Blood Serum From Relapsing MS Patients May Damage the Blood-Brain Barrier
Serum from relapsing MS patients reduced cultured brain cells’ expression of tight junction molecules and increased the expression of cell adhesion molecules that promote cytokine-activated leukocyte migration. If these serum factors are also present in plasma or whole blood, the research raises questions about the safety of blood donations from people with MS.
When cultured cells of the blood-brain barrier (BBB) are treated with serum from MS patients, the cells decrease their production of tight junction molecules and increase their production of cell adhesion molecules that promote cell migration, reported an article in the March 2014 PLOS ONE (Shimizu et al., 2014).
Breakdown of the BBB is an early feature of MS. MRI and autopsy studies reveal a damaged, leaky BBB, with disrupted tight junctions, in both active and inactive MS lesions. Once the BBB breaks down, leukocytes (activated by cytokines) can migrate across the BBB endothelium into the brain. The breakdown of the BBB and the migration of activated leukocytes across the BBB are among the earliest cerebrovascular abnormalities seen in MS brains and occur in concert with the release of inflammatory cytokines.

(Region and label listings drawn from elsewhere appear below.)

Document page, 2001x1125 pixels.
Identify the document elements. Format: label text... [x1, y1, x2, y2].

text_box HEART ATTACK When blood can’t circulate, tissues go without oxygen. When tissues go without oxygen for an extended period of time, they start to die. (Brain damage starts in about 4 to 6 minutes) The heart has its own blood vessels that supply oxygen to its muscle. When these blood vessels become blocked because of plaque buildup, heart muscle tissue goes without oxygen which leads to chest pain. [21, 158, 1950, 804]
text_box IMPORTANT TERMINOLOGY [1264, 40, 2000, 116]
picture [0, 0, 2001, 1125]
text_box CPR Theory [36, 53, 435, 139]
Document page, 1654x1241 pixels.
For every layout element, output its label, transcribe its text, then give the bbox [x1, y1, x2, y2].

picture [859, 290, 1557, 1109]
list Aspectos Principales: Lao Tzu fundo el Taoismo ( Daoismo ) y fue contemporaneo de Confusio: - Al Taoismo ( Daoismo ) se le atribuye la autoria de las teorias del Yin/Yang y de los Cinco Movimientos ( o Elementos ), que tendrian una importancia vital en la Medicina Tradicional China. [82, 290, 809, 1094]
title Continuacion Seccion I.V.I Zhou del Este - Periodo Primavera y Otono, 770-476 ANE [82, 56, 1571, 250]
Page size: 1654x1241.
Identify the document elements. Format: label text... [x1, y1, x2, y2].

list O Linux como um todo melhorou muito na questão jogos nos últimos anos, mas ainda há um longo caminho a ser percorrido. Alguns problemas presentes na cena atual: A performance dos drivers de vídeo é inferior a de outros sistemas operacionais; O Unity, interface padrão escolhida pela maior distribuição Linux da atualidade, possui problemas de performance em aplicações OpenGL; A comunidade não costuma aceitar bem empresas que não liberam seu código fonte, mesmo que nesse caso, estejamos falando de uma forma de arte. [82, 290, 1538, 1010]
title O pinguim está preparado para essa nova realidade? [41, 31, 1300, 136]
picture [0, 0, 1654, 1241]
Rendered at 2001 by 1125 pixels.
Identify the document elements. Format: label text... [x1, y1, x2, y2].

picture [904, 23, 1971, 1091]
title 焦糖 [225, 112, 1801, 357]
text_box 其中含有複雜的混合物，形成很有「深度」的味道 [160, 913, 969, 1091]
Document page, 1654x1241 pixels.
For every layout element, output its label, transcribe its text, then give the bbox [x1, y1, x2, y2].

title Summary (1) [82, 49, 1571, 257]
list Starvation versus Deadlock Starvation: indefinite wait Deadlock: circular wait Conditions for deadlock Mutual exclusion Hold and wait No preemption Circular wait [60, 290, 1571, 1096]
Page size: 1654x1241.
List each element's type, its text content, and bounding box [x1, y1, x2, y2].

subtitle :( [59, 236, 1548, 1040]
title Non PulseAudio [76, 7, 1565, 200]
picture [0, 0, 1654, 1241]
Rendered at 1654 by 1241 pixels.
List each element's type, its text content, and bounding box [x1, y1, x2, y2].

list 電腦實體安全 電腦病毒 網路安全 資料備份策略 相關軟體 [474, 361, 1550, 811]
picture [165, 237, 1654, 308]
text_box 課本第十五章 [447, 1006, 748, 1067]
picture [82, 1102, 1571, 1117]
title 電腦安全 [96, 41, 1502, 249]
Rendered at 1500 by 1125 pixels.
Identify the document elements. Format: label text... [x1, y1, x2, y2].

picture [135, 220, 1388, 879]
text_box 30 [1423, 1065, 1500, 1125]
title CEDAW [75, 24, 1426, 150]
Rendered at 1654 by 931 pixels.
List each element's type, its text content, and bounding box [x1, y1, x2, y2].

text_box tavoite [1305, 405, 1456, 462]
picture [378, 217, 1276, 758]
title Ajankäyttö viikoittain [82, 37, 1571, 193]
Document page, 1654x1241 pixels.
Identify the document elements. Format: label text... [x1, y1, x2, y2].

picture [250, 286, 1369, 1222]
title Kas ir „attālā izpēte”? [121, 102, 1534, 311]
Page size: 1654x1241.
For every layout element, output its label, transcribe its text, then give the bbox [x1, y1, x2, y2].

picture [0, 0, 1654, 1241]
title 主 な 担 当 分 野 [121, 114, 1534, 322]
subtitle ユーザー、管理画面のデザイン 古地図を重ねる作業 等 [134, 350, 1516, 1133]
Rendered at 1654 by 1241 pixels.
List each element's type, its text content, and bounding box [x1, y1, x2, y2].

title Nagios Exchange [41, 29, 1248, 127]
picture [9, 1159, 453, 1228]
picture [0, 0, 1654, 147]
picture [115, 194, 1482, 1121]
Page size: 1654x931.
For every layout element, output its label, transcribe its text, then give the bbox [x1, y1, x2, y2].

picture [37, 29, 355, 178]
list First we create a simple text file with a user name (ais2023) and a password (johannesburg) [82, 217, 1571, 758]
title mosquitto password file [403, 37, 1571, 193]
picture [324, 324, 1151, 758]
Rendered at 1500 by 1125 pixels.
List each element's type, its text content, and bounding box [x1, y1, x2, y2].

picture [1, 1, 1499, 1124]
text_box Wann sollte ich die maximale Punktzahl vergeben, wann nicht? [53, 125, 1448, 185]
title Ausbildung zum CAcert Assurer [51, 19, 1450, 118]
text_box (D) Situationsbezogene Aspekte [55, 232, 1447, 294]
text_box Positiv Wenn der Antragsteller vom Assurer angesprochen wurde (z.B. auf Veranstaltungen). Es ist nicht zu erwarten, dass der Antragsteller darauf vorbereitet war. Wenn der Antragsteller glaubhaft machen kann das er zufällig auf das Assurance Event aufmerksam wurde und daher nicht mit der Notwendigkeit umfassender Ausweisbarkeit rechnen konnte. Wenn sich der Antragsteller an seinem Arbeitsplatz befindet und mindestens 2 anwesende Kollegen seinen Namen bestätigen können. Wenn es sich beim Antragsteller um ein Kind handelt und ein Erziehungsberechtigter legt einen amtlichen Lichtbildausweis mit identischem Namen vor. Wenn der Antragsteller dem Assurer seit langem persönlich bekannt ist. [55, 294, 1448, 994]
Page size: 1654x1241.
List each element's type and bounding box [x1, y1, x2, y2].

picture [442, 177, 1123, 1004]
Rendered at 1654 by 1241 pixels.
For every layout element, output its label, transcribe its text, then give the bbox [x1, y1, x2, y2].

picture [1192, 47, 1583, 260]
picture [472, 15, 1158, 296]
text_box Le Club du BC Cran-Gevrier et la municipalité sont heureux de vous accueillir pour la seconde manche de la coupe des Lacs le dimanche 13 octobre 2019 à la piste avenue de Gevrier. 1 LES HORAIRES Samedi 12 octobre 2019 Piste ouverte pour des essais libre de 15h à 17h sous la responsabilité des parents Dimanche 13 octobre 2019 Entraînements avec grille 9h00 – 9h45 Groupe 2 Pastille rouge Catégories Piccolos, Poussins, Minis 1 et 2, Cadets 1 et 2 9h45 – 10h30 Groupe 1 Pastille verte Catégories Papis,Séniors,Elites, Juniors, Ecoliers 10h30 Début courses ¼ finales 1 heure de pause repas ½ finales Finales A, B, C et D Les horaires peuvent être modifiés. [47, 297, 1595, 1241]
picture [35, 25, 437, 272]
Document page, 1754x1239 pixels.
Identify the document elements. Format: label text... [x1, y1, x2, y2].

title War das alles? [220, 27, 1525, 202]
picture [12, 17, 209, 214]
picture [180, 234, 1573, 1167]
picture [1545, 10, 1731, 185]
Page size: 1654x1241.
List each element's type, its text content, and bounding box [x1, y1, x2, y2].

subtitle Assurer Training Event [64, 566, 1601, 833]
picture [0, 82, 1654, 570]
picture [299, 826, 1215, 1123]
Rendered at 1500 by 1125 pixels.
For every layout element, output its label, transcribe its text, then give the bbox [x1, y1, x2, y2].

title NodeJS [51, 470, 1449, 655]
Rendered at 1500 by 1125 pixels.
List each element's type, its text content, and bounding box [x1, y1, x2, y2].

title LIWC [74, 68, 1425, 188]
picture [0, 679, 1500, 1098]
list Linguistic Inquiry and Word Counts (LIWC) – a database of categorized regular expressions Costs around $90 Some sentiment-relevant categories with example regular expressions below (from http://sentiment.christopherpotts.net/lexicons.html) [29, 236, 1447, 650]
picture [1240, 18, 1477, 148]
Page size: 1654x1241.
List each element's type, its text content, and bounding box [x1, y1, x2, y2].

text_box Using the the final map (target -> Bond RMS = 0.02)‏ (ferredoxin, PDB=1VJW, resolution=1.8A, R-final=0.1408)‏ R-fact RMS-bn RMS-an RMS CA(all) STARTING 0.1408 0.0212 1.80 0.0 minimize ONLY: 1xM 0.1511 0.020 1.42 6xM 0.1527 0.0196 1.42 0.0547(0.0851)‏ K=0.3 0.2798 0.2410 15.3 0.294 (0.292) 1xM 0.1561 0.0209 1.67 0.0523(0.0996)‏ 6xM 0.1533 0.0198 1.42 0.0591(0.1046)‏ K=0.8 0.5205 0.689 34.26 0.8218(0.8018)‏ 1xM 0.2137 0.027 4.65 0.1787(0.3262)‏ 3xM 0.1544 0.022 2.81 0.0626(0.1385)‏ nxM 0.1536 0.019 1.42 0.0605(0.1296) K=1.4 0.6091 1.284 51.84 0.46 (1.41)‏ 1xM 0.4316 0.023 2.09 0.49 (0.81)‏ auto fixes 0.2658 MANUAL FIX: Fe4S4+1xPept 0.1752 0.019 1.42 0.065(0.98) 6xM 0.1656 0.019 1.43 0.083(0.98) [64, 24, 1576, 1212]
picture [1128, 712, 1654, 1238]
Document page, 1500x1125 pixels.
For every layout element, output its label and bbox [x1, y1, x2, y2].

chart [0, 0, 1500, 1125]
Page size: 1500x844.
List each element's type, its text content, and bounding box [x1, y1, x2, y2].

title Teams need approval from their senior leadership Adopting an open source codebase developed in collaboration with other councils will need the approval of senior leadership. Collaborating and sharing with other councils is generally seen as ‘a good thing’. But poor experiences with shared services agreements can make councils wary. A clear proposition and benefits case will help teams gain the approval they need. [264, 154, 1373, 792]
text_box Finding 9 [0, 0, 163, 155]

Fumitaka Shimizu of Yamaguchi University Graduate School of Medicine in Ube, Japan, and colleagues evaluated the effect of blood serum from MS patients on cultures of human brain microvascular endothelial cells (BMECs) of the TY09 cell lineage. They collected serum from 29 subjects, including six healthy controls, six currently relapsing RRMS patients, nine stable RRMS patients, and eight SPMS patients.
A complex pattern of results emerged. For example, sera from both SPMS and relapsing RRMS patients reduced the expression of the tight junction protein claudin-5 in cultured BMECs.
Both serum and purified immunoglobulin G from all types of MS patients increased the expression of the vascular cell adhesion protein VCAM-1. VCAM-1 is a cell surface protein expressed by cytokine-activated endothelium that mediates the adhesion of leukocytes to the vascular endothelium.
Shimizu et al. wrote, “Our present study demonstrated that the sera from patients with relapsing MS or SPMS can induce the BBB breakdown.” In contrast, serum from MS patients in the stable, remission phase of RRMS did not suppress the expression of claudin-5, the tight junction protein.
The researchers also looked at MMP-2/9, a proteinase that can open the BBB by damaging tight junction proteins such as claudin-5 and occludin. Expression of MMP-2/9 increased in BMECs after the cultured cells were exposed to sera from relapsing RRMS patients—but not after exposure to sera from SPMS or stable RRMS patients.
Finally, when serum from relapsing RRMS patients was pretreated with the drug GM6001—an MMP inhibitor—the cultured cells expressed normal amounts of claudin-5. In short, GM6001 inhibited MMP so it could not depress claudin-5 levels, “rescuing” the BBB. It’s conceivable that GM6001 might have therapeutic value for inhibiting BBB damage in relapsing patients. As Shimizu et al. wrote, “A previous report suggested that treatment of GM6001 ameliorates EAE [experimental autoimmune encephalomyelitis] by repairing the disruption of the BBB.”
If Shimizu’s work also applies to whole blood or plasma in living patients, it could potentially raise questions about the safety of blood donations by MS patients. According to a spokeswoman at the American Red Cross, “multiple sclerosis has not been a cause for blood donation deferral since at least 2005. If a donor has MS, but feels healthy and well and meets all other eligibility criteria, he/she should be able to donate blood.”
Key open questions
- Were these 29 subjects representative of MS patients generally?
- Do the observed differences in gene expression result in a damaged BBB in vivo?
- Might the effects of blood or plasma be different than those of serum?
- What kind of experimental design would be required to demonstrate these effects in vivo?
Disclosures and sources of funding
This work was supported in part by research grants from the Japan Society for the Promotion of Science, Tokyo, Japan, by a Health and Labor Sciences Research Grant for research on intractable diseases from the Ministry of Health, Labor and Welfare of Japan and also by a Translational Research Promotion Grant from Yamaguchi University Hospital. The authors have declared that no competing interests exist.